#### Instructions for the task
Nothing but the lines from the one that holds "left shoulder: (1364, 1229)" through the end of the material should be repeated, each exactly as it stands, and pictures stay out.

- - - - - - -

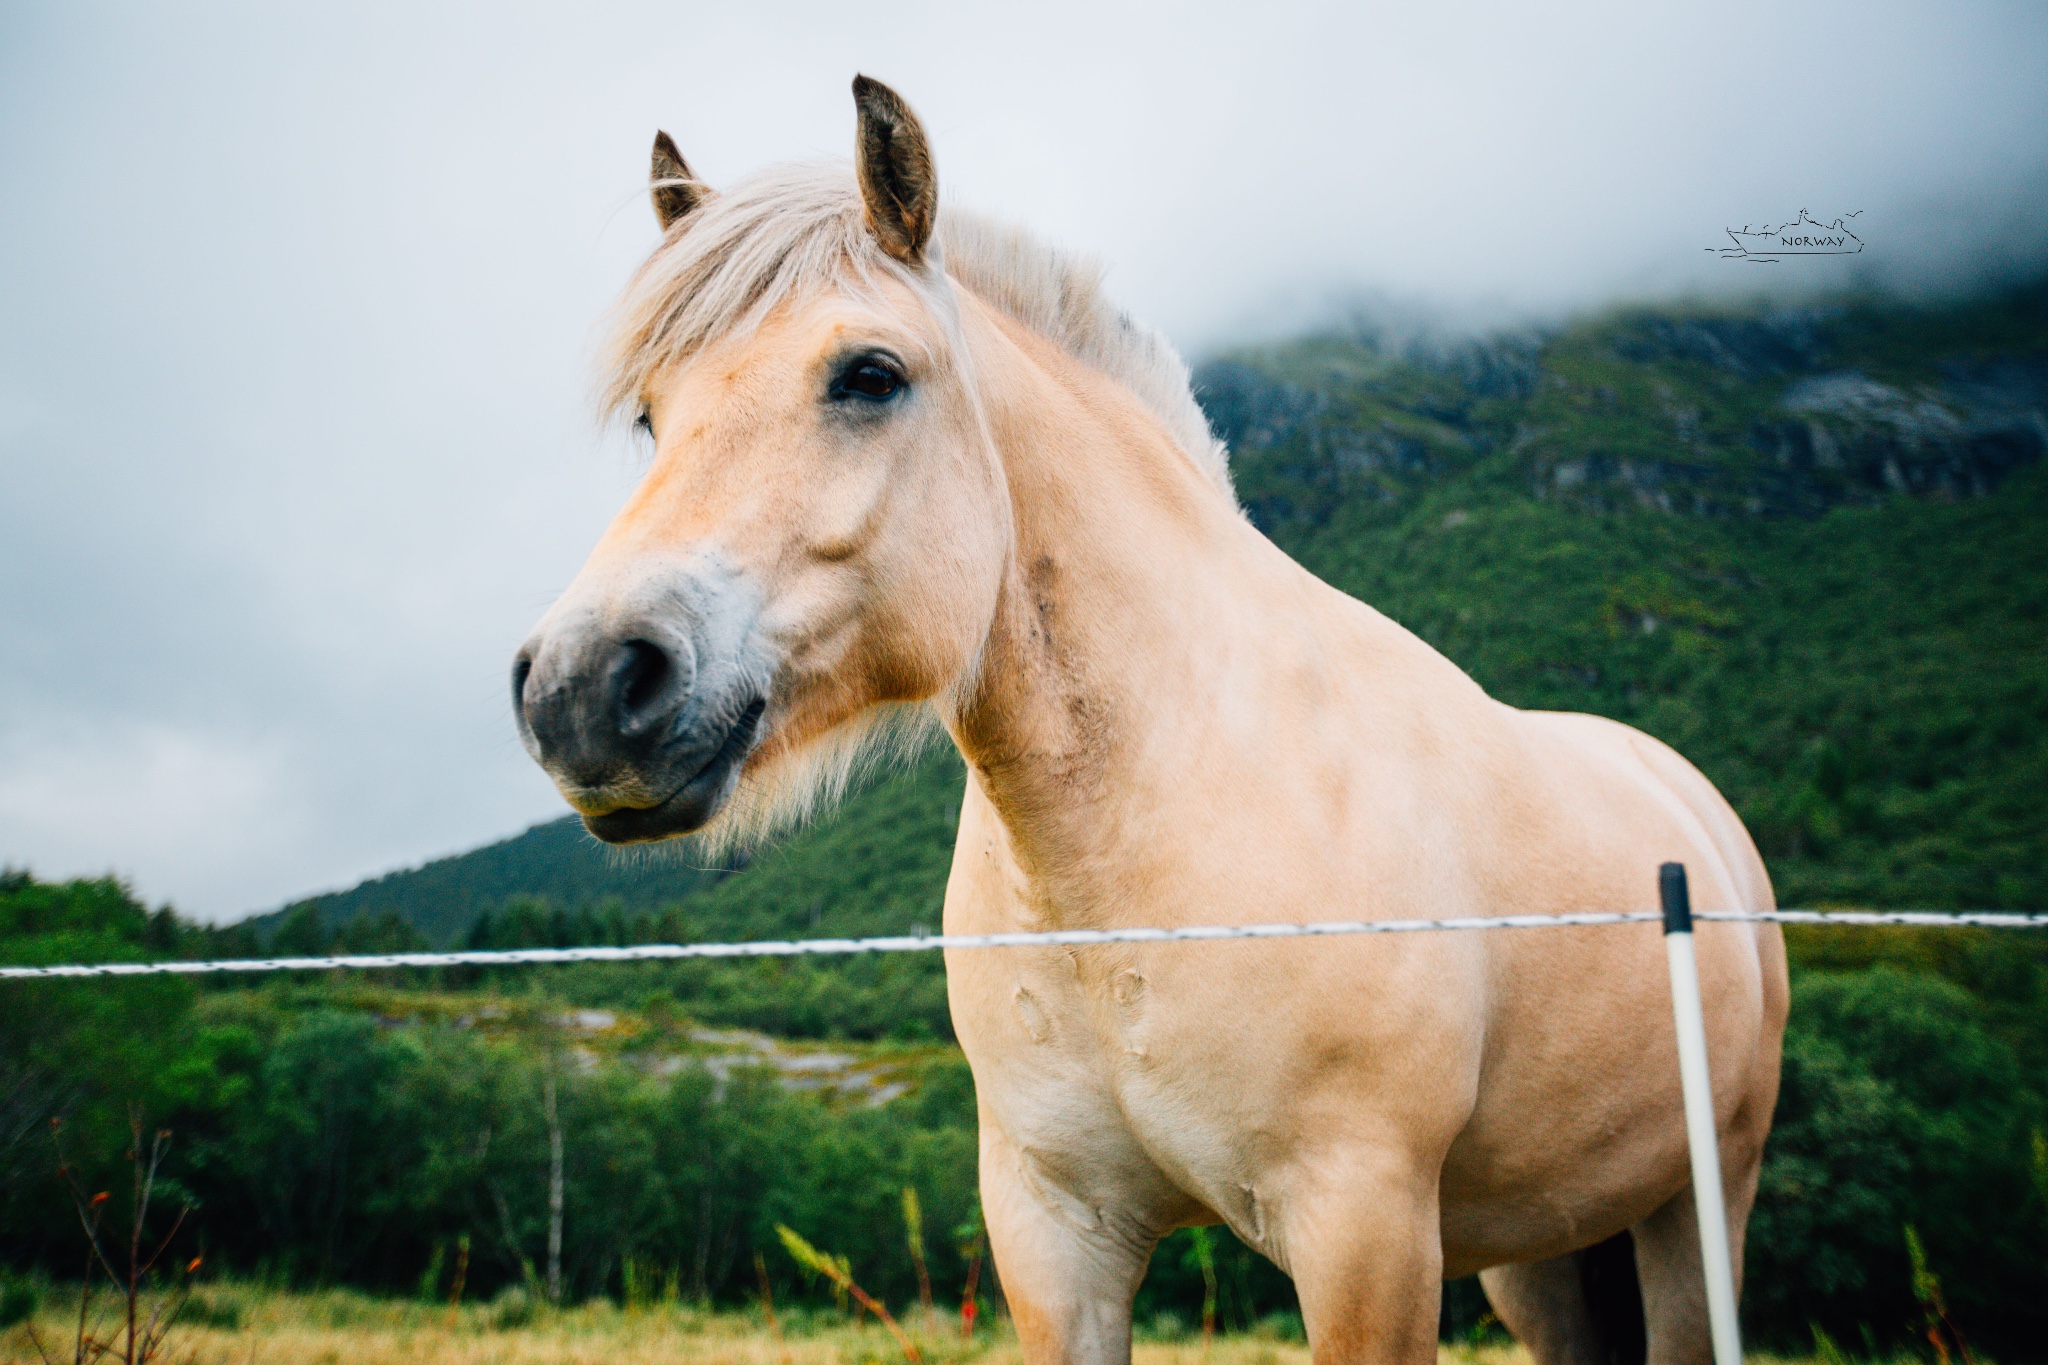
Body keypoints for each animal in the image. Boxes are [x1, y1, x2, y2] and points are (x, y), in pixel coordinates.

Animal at [516, 77, 1794, 1365]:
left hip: (1696, 1208)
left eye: (869, 374)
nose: (580, 689)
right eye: (650, 418)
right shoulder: (1053, 1235)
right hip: (1540, 1252)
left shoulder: (1364, 1229)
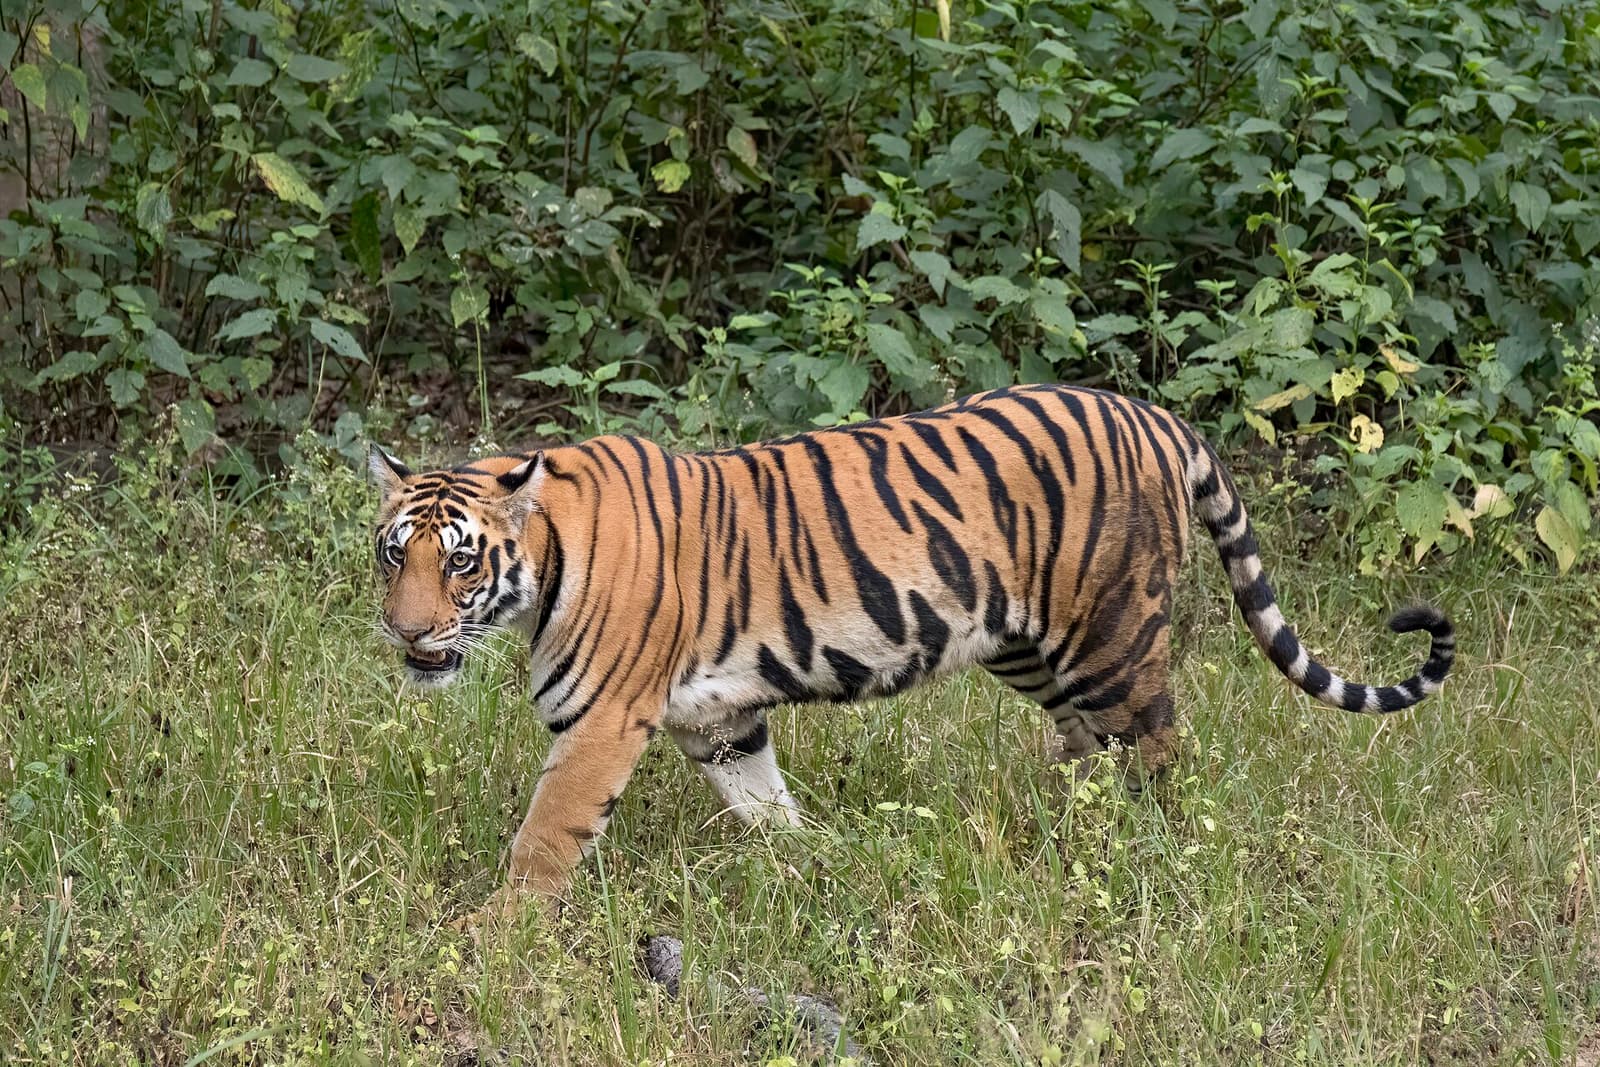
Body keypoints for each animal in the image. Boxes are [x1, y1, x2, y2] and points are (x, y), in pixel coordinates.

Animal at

- - - - - - -

#### Solution to the problem
left shoulder: (1364, 1229)
Body keypoints for each animal in the image. Boxes are [x1, y1, x2, y2] and points are (x, y), in pixel coordinates.

Animal at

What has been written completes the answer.